EXERCISE DETAILS
Beginning with the first line of the data below, reproduce every line unchanged, ending with the line that holds "dne doručení protokolu".
--- SUPPLIED DATA Enclosed Below ---
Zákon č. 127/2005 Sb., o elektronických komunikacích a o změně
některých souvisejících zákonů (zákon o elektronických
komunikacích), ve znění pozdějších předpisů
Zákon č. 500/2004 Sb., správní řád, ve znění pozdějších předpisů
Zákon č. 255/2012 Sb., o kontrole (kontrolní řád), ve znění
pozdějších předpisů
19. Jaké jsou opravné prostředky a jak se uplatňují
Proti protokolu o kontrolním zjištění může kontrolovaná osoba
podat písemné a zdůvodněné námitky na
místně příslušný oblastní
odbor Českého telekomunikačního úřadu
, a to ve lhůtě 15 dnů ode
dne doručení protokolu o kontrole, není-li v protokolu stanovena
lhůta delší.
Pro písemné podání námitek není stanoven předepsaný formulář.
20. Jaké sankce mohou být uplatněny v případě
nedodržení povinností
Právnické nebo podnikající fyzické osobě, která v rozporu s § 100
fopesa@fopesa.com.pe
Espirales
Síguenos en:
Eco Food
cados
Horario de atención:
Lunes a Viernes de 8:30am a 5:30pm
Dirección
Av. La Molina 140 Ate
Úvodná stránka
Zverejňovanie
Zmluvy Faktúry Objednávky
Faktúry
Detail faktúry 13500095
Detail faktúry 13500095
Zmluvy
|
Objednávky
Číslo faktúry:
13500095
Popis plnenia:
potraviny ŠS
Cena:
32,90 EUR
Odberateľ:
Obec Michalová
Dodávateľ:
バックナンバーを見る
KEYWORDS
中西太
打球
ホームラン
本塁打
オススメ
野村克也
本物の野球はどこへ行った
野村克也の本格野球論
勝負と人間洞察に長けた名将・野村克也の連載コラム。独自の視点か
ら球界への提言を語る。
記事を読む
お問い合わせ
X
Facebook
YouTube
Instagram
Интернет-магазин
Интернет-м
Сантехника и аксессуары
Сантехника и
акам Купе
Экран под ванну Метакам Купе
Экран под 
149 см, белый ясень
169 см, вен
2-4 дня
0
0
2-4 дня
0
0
--- End of Enclosed SUPPLIED DATA ---
RESPONSE AREA
Zákon č. 127/2005 Sb., o elektronických komunikacích a o změně
některých souvisejících zákonů (zákon o elektronických
komunikacích), ve znění pozdějších předpisů
Zákon č. 500/2004 Sb., správní řád, ve znění pozdějších předpisů
Zákon č. 255/2012 Sb., o kontrole (kontrolní řád), ve znění
pozdějších předpisů
19. Jaké jsou opravné prostředky a jak se uplatňují
Proti protokolu o kontrolním zjištění může kontrolovaná osoba
podat písemné a zdůvodněné námitky na
místně příslušný oblastní
odbor Českého telekomunikačního úřadu
, a to ve lhůtě 15 dnů ode
dne doručení protokolu o kontrole, není-li v protokolu stanovena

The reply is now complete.